- [Extrait à lire]:
• • • • • • •

Dix mois après le début de la pandémie, le centre-ville de Barcelone reste inhabituellement calme et l’ébullition des soldes n’est pas au rendez-vous. Entre un tourisme inexistant et les nouvelles restrictions décrétées par le gouvernement catalan, les commerces se contentent de tenir bon jusqu’à l’été.
Dans sa petite boutique de chapeaux d’une ruelle du quartier gothique, Alexin Grau met de l’ordre dans sa comptabilité en attendant les clients. Au chômage partiel durant le confinement du printemps, elle n’a pu reprendre son poste qu’à mi-temps. « L’entreprise me verse la moitié de mon salaire d’avant, et l’Etat me verse 70% du reste, enfin quand ils me paient car là ils me doivent trois mois de chômage » raconte la trentenaire. Ses patrons ont décidé de fermer l’une de leurs trois boutiques du centre-ville et de mettre à temps partiel l’ensemble de leur personnel. « Heureusement que nous avions fait un très très bon été 2019, nous pouvons encore puiser sur nos réserves, mais ce ne sera pas éternel » poursuit la jeune femme qui n’en a pas perdu sa bonne humeur.

• • • • • • •

- [Lignes fournies]:
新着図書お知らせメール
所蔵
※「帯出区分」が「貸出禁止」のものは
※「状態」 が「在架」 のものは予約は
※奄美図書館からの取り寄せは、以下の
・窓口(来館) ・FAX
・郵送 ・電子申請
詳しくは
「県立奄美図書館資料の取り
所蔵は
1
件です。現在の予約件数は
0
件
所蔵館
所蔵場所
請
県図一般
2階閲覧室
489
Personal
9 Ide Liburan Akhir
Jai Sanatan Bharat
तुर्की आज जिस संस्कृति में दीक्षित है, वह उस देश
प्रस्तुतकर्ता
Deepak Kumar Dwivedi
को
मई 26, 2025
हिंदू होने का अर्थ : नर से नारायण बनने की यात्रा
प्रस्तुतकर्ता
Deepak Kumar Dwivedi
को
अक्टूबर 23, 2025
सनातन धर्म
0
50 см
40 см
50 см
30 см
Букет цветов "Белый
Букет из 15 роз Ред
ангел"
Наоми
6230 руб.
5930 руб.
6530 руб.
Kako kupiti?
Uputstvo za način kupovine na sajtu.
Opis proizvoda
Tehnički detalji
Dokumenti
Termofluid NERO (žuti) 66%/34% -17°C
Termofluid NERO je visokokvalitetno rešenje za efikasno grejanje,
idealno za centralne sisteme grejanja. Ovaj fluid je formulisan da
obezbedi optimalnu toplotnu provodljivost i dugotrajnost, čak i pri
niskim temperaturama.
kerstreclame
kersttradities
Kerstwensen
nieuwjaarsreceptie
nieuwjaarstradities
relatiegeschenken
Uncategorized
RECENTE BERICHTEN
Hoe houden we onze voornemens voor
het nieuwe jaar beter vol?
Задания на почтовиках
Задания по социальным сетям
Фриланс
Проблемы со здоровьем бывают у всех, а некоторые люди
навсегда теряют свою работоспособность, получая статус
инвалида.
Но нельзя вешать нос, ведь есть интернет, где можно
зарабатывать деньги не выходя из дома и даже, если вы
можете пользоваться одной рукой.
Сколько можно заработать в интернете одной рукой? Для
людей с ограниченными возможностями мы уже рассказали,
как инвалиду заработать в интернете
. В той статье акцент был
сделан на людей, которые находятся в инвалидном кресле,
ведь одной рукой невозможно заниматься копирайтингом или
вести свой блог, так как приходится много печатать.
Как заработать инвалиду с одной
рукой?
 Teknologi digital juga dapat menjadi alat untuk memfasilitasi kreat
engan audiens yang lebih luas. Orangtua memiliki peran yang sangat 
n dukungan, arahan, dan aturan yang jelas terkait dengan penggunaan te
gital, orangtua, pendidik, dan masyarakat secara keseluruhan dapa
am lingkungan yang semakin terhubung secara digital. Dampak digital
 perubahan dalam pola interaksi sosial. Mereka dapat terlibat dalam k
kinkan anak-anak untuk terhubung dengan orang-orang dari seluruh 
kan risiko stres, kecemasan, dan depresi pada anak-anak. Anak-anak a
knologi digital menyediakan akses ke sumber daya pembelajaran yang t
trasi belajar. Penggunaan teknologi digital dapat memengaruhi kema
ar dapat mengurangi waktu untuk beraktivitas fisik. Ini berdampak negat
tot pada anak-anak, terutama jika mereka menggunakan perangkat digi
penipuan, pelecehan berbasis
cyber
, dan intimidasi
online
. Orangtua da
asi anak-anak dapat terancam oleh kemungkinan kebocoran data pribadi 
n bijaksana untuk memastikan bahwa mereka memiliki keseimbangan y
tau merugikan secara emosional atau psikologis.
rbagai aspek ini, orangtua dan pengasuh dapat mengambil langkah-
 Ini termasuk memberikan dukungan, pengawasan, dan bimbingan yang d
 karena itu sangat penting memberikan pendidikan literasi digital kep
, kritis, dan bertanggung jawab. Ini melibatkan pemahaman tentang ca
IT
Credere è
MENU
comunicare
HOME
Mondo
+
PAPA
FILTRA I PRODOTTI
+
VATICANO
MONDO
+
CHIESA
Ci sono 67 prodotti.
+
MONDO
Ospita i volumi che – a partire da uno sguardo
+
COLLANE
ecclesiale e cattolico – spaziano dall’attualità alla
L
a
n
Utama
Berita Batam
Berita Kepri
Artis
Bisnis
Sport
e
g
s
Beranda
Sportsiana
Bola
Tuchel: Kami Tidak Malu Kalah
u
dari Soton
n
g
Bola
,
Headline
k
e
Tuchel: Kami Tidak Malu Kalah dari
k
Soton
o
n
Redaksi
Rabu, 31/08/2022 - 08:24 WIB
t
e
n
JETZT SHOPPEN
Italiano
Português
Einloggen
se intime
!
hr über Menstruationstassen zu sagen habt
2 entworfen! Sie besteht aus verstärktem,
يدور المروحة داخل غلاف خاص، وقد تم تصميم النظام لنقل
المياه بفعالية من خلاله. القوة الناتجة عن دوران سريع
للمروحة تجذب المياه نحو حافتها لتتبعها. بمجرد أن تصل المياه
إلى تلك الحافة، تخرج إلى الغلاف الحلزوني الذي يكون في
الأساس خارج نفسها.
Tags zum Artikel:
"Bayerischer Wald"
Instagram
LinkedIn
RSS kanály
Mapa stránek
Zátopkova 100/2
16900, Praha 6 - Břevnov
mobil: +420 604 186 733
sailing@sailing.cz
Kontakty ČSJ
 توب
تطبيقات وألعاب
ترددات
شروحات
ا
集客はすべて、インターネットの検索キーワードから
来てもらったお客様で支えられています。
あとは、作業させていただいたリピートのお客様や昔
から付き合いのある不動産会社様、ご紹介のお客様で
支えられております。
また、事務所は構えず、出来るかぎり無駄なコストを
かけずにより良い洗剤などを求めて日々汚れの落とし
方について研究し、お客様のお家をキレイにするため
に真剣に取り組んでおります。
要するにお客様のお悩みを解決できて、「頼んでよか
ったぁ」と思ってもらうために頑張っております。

• • • • • • •

- [Travail demandé]:
1. Recopiez l'article sur les commerces de Barcelone de « Dans sa petite » à « sa bonne humeur. », en remplaçant « chapeaux » par « parapluies ».
2. Poursuivez l'article sur les commerces de Barcelone pendant la pandémie après sa dernière phrase.

- [Réponses écrites]:
1.
Dans sa petite boutique de parapluies d’une ruelle du quartier gothique, Alexin Grau met de l’ordre dans sa comptabilité en attendant les clients. Au chômage partiel durant le confinement du printemps, elle n’a pu reprendre son poste qu’à mi-temps. « L’entreprise me verse la moitié de mon salaire d’avant, et l’Etat me verse 70% du reste, enfin quand ils me paient car là ils me doivent trois mois de chômage » raconte la trentenaire. Ses patrons ont décidé de fermer l’une de leurs trois boutiques du centre-ville et de mettre à temps partiel l’ensemble de leur personnel. « Heureusement que nous avions fait un très très bon été 2019, nous pouvons encore puiser sur nos réserves, mais ce ne sera pas éternel » poursuit la jeune femme qui n’en a pas perdu sa bonne humeur.

2.
Selon les associations de commerçants catalanes, entre pandémie et décisions politiques, c’est un tiers des boutiques qui pourrait définitivement baisser le rideau à la fin de ce premier trimestre 2021. Alors que les affluences sont limitées depuis le déconfinement et que les magasins ont aussi dû se plier aux horaires de couvre-feu, le gouvernement catalan a décidé que les commerces de plus de 400 mètres carrés et centres commerciaux seraient fermés dès le 7 janvier, date de début des soldes, et pour au moins 10 jours. Les autres boutiques non essentielles peuvent uniquement ouvrir du lundi au vendredi.
« Ce sont des mesures injustes, injustifiées et disproportionnées, le commerce a prouvé qu’il était un secteur sûr et qui respectait les règles sanitaires » s’agace Roger Gaspa. Le président de la section Commerce de la puissante organisation de patrons Foment dénonce une fermeture presque totale qui ne dit pas son nom, en pleine période de soldes, « la dernière bouée de sauvetage du secteur ».
La Catalogne, région la plus stricte d’Espagne
Pour les petits commerces, l’annonce a fait l’effet d’un coup de massue. « On nous a dit ça quelques jours avant les soldes, un moment très important et très attendu où nous pouvions un peu nous rattraper, et je ne comprends vraiment pas car dans les petits magasins on contrôle facilement le respect de la capacité maximum et des mesures de prévention » se désole Alexin Grau.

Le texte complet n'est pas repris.